38 points by endorphine on March 21, 2022 | hide | past | favorite | 26 comments
I want something like Heroku but that is cheaper. My stack is a Rails app + 1 Postgres instance.

I know render.com and fly.io. Do you have any to recommend between these? Any other suggestions?

Besides pricing, I also want it to be as easy to set up as Heroku (or more).

EDIT: I just discovered there's also DigitalOcean's Apps. Anyone has any experience to share? Maybe it's worth considering since I'm already a paying DO customer.

Thanks!



If you want to do it yourself, checkout Sailor[0].

Sailor is a tiny PaaS to install on your servers/VPS that uses git push to deploy micro-apps, micro-services, sites with SSL, on your own servers or VPS

[0] https://github.com/mardix/sailor


Have been using render for about 2 months now and it’s been good so far. Originally migrated from heroku as well.

I really like using their blueprint setup and there is a nice sense of rapid iteration on their product with a public roadmap. Definitely worth giving a try.
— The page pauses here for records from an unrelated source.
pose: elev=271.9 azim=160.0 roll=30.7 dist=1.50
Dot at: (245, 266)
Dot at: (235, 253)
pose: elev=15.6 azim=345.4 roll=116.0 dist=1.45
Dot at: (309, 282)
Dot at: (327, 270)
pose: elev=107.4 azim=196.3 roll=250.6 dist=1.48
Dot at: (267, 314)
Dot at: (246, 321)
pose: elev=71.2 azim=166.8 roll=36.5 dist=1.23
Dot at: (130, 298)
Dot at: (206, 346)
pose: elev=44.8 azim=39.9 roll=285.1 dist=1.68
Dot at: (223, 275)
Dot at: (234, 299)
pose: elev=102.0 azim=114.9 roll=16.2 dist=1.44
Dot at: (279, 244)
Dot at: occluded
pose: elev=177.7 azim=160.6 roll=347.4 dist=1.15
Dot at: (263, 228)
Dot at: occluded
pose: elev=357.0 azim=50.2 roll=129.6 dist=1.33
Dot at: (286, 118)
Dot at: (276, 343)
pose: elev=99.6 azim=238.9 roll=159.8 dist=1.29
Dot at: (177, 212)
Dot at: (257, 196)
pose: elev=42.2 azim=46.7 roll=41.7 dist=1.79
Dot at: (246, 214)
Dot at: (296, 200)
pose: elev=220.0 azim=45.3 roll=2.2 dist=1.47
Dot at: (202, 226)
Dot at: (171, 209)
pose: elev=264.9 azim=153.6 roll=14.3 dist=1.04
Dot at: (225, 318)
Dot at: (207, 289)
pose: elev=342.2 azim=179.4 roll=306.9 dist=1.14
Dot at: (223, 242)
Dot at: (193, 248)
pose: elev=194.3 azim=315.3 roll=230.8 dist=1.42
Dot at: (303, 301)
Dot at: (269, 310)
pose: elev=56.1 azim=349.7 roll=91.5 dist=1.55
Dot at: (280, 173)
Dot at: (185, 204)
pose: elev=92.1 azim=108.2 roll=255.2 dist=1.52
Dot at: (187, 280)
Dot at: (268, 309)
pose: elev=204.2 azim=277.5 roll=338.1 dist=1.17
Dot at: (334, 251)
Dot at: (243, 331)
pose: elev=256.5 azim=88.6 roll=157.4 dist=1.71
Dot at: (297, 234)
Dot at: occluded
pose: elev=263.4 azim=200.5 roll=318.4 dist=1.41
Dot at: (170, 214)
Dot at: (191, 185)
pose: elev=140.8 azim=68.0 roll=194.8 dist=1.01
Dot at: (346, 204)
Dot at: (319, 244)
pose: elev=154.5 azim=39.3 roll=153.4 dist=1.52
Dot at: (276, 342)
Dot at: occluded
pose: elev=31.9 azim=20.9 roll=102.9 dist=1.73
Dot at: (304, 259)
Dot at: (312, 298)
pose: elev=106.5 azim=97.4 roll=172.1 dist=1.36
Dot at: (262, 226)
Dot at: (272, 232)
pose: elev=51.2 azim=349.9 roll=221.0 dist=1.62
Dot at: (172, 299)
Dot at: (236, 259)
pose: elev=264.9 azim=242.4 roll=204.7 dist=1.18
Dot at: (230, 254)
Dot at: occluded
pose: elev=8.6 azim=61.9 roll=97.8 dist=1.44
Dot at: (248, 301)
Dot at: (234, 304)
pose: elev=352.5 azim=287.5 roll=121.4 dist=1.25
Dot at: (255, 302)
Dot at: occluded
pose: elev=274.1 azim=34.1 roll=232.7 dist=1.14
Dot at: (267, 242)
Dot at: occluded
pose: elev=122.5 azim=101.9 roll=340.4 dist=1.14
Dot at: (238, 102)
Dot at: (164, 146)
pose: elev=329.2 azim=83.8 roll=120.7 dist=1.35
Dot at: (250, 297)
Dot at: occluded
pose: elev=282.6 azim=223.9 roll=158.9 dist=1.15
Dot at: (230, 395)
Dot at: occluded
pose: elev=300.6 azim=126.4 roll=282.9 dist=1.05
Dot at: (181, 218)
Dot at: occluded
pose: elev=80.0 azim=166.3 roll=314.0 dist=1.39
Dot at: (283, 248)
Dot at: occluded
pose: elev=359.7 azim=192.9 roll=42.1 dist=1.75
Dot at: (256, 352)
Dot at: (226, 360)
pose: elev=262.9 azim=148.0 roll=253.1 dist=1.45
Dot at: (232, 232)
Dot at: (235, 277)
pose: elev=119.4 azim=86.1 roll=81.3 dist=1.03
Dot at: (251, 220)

We evaluated render, fly, and digitalocean app platform. Went for the last one. It's mostly fine, the main issue is if you need to customize the app.yaml and then update any UI setting, it will overwrite the customizations. They're aware of it and are working on fixing. Ideally I wish we could store the app.yaml in our app repo itself and have it version controlled as well.


Also using Digital Ocean App Platform. It's good once you understand it and get up-and-running, but their documentation and interface isn't good (yet). I would recommend trying to use Dockerfiles and their doctl CLI tool, as the web interface is confusing and limited.


Interesting! Can you elaborate on what made you choose DO over the others?


I wanted a bit more control over how backend processes worked. Our specific architectural requirements were easiest to implement with DO. Also, they have more locations, so if we want to have multi region we felt it would be easier on DO.


(Render CEO) what kind of backend controls would you like in Render? FWIW, we now have 4 regions in GA and will continue to add more over time.


Responded via email.


How’s the build time now for deployments? I tried DO app platform in the fall of 2021 and the time to deploy was very long. 20+ minutes for barebones Rails app.


Slower than I would like. But this wasn't a particularly important to our requirements. I would much rather they focus on allowing us to manage app config via code for example.


Out of curiosity how many rps you serve and how is reliability wise?


Good question about RPS, not really sure. We run the smallest VM resource size and it works fine for what we do. We're going to be leaning into more monitoring this year so we will hopefully have better answers to this questions.

Reliability, I would say it's the same as the rest of DO. Good enough for my small business purposes.


Use render.com they are fairly priced and will let you get the devops out of the way very quickly. Very happy customer here.


dokku.

It's incredible.

You can easily run multiple apps in any language on dokku.


Dokku on Hetzner if you want real cheap


I love dokku but I wouldn’t run production workloads on it.


Can you enumerate why not?

I've heard of dokku but haven't tried it. Thought there were at least a few small SAAS businesses running it.


When we were running it prod we had it randomly go down multiple times. It doesn't scale past a single node either.

These days there are really affordable app hosting platforms like DO or Render.


Dokku maintainer here.

Dokku does scale past a single node - you can use our kubernetes or nomad plugin for that.

Regarding "it randomly go down multiple times", I am quite curious as to what the causes here were. Instance reboots cause containers to lose IP addresses (thats a docker limitation) and upgrades of Docker Engine do the same. Outside of that, unless your app crashed due to memory constraints or bugs in code, Dokku shouldn't really touch them. It merely starts containers and lets the docker daemon keep them up. If you have any info on the issues, I'd be happy to investigate.


To be fair my usage dates back to 2017.


We're currently trailing Cloud 66 (cloud66.com) and are happy with it so far


Check Caprover, should be pretty easy if you've docker setup for rails app.


my experience with scalingo has been really good. they're basically a heroku clone with servers in France and cost about a third less, with great uptime and support.


Check out AWS AppRunner or Google Cloud Run. Not sure if Ruby is supported or not


AWS app runner is definitely not cheap


As long as you can put it in a docker container, those are great.